TARGETED ONCOLOGY: What is your key takeaway from these data?

Putting together the data from the PROs with the overall data on efficacy, I think, in patients with thyroid cancer driven by RET alterations, either MTC or advanced thyroid cancer, we have a drug that is very active, and a drug that is very well tolerated.

TARGETED ONCOLOGY: What is next for selpercatinib in this patient population? Do you see it being extended to other patient populations?

What’s next with selpercatinib in the patient population of RET-altered thyroid cancers is more selpercatinib. Most patients originally enrolled on LIBRETTO-001 had responses to therapy and remain in response at this time, so 1 critical question is what will the median PFS be? What will the median duration of response be? It's good that we don't know the answer to that question because so far, we have not yet met those medians despite the length of time that we've had in follow-up thus far.

With this paradigm of gene-specific therapy in oncology, we have seen acquired resistance emerge. In other settings, we are beginning to see that in patients that are treated with the RET-specific inhibitors, such has been reported in NSCLC, with acquired resistance solvent front mutations now being reported. I do think that we will eventually, unfortunately, be seeing more patients progress, so I think we still have a lot to learn about what those mechanisms of escape will be. There are, however, already the second generation of RET inhibitors that are in clinical trials. I think we'll be seeing more drugs come online and in the phase 1 setting as well.

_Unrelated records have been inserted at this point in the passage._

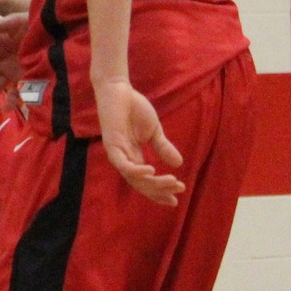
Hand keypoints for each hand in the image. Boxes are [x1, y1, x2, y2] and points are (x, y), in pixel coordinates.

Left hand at [95, 78, 184, 204]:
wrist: (120, 90)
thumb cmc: (134, 109)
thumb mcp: (154, 131)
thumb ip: (163, 147)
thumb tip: (179, 164)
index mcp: (134, 157)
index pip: (145, 182)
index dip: (159, 192)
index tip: (176, 200)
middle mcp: (125, 159)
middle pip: (141, 184)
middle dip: (160, 190)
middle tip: (179, 190)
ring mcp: (117, 153)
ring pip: (134, 177)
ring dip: (154, 182)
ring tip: (172, 181)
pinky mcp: (112, 144)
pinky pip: (122, 164)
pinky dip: (136, 170)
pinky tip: (151, 171)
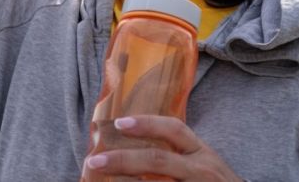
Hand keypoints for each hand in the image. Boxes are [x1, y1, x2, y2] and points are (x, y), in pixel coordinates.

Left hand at [83, 115, 242, 181]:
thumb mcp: (203, 164)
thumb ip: (178, 153)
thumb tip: (134, 142)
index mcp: (201, 153)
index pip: (175, 130)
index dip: (147, 124)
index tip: (120, 123)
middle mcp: (201, 170)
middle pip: (157, 159)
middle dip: (123, 159)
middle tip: (94, 160)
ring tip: (98, 180)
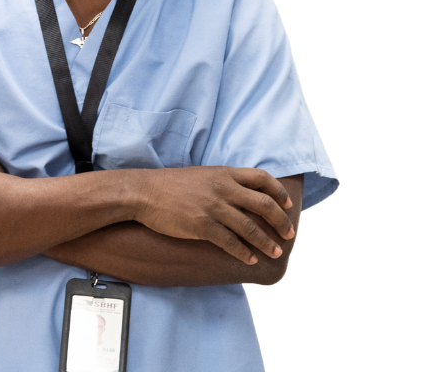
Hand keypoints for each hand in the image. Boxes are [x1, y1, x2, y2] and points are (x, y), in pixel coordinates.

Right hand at [135, 166, 294, 264]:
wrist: (145, 192)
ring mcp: (213, 207)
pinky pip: (230, 242)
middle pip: (263, 204)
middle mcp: (223, 188)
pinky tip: (250, 259)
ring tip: (275, 252)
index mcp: (224, 173)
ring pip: (250, 227)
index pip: (262, 178)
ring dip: (266, 242)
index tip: (287, 204)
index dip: (278, 192)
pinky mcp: (202, 225)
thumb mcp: (202, 175)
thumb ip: (223, 182)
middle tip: (288, 233)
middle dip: (280, 220)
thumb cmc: (170, 184)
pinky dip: (244, 252)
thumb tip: (241, 195)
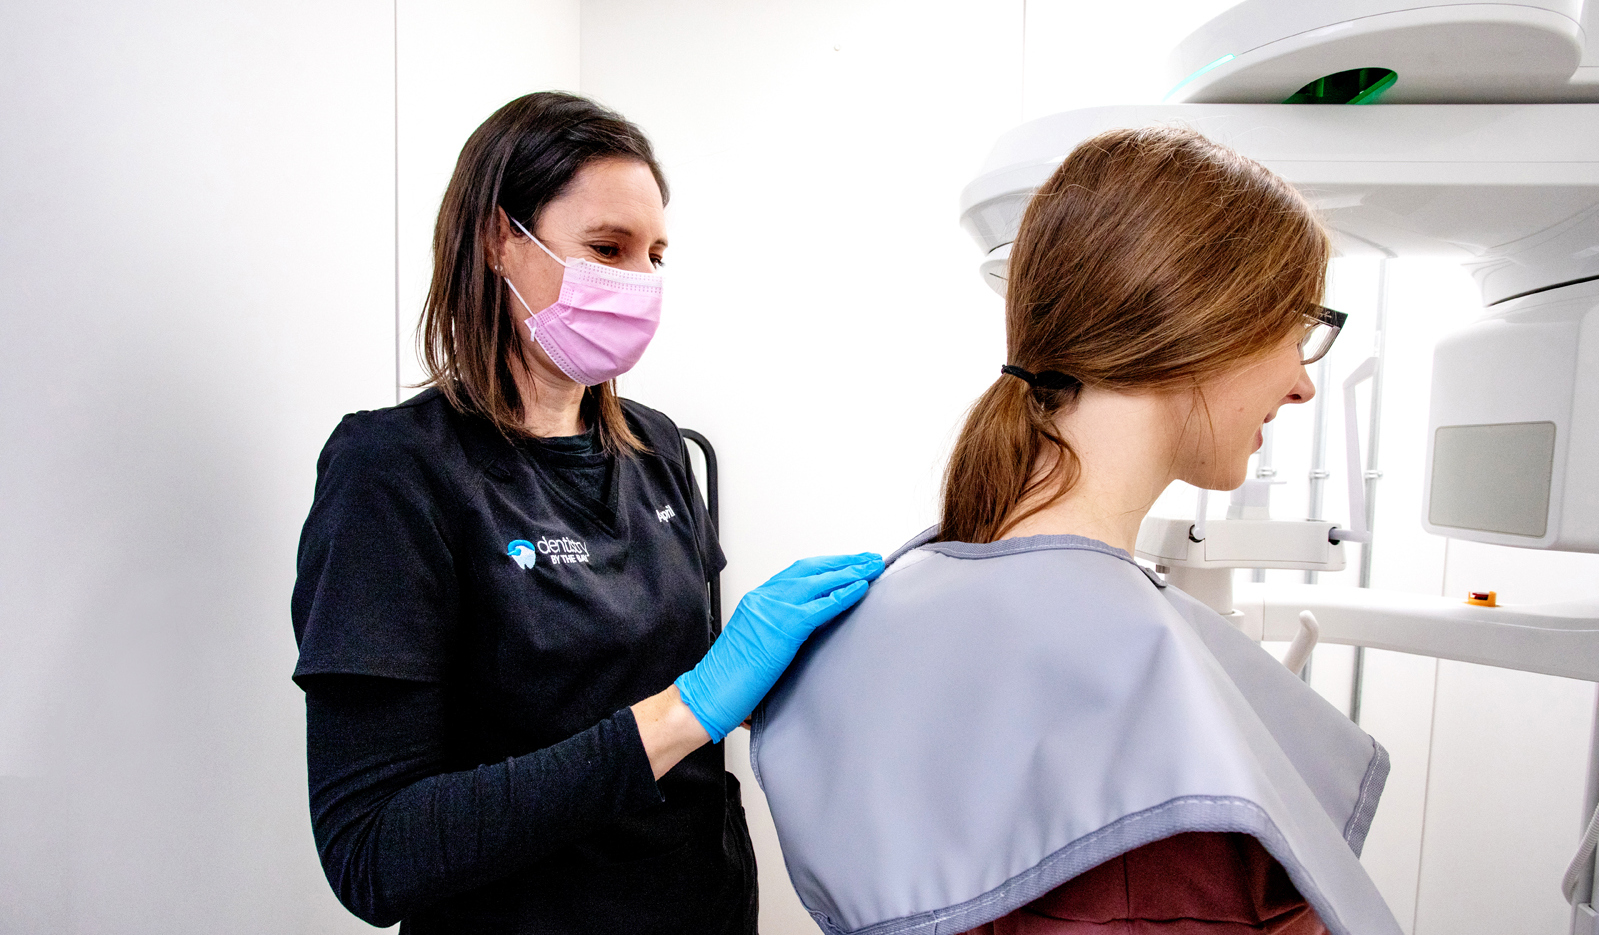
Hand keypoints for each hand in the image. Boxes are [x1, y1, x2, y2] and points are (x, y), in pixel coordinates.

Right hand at [674, 552, 882, 741]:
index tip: (850, 563)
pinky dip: (842, 595)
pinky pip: (819, 607)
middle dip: (844, 562)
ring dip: (849, 572)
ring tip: (872, 568)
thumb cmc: (731, 677)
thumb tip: (809, 628)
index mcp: (758, 600)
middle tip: (870, 559)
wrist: (709, 692)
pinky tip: (860, 589)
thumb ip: (781, 629)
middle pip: (811, 569)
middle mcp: (763, 598)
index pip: (799, 573)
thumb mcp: (758, 642)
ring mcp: (771, 610)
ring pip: (818, 582)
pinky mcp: (782, 628)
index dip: (828, 565)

Given the drug has great activity and is well tolerated, an important question in thyroid cancer is how can we best take advantage of this good drug, particularly with MTC when patients can be relatively asymptomatic, or RETfusion-positive advanced thyroid cancer when patients can be relatively asymptomatic? Sometimes we hold off f as long as possible when starting a multikinase inhibitor therapy because of the balance of efficacy and side effect profile that you have to deal with, but when the efficacy is really good, and the side effect profile isn't as troublesome, should we be using these drugs earlier in the course of disease rather than holding off for as long as possible? I think that's a really important question. There are other questions as well, such as if patients present with unresectable thyroid cancer, can we use these drugs even prior to surgery for thyroid cancer to get patients to be able to have a successful operation?